■ **WHAT THE TASK ASKS**
Write out every line below that includes the word "Figure".

■ **DATA SECTION**
::::::::

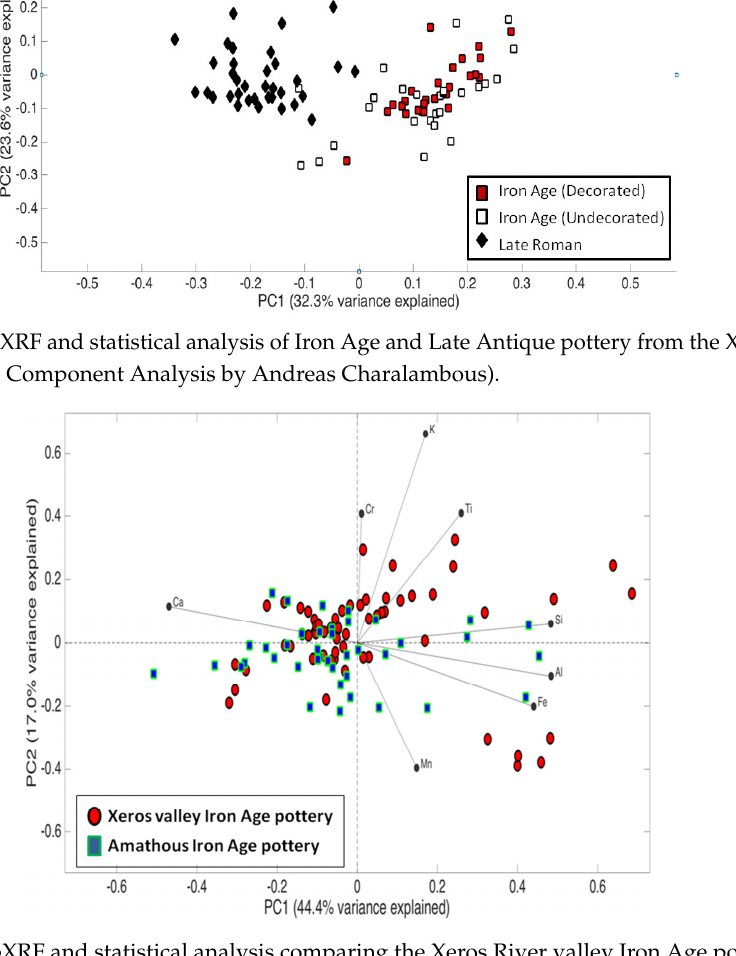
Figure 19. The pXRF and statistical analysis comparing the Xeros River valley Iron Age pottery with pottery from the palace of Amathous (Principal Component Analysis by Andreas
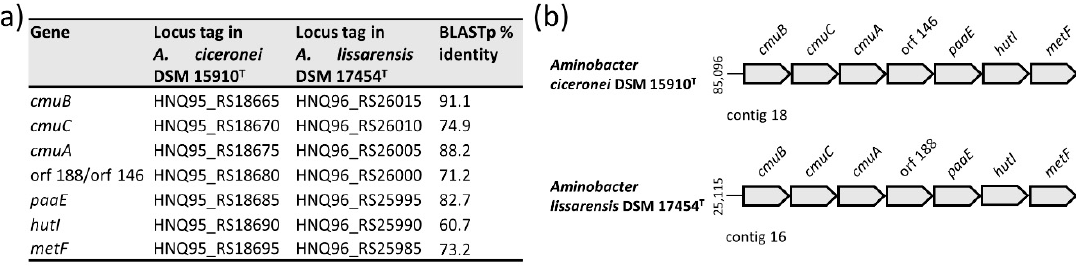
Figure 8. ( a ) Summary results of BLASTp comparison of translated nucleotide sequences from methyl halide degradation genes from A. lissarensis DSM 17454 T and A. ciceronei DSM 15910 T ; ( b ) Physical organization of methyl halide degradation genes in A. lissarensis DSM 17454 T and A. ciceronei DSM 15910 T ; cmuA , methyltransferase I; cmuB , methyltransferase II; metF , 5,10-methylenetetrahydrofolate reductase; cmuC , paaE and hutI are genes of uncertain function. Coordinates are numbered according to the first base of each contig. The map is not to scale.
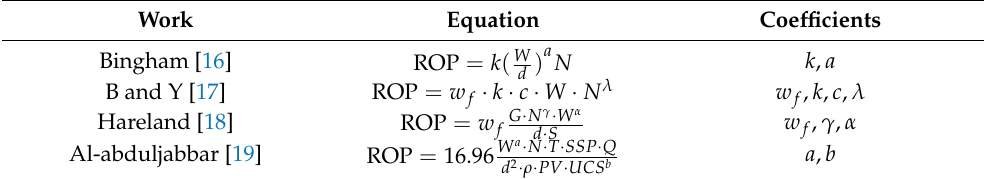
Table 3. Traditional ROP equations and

::::::::

■ **RESPONSE**
Figure 19. The pXRF and statistical analysis comparing the Xeros River valley Iron Age pottery with pottery from the palace of Amathous (Principal Component Analysis by Andreas
Figure 8. ( a ) Summary results of BLASTp comparison of translated nucleotide sequences from methyl halide degradation genes from A. lissarensis DSM 17454 T and A. ciceronei DSM 15910 T ; ( b ) Physical organization of methyl halide degradation genes in A. lissarensis DSM 17454 T and A. ciceronei DSM 15910 T ; cmuA , methyltransferase I; cmuB , methyltransferase II; metF , 5,10-methylenetetrahydrofolate reductase; cmuC , paaE and hutI are genes of uncertain function. Coordinates are numbered according to the first base of each contig. The map is not to scale.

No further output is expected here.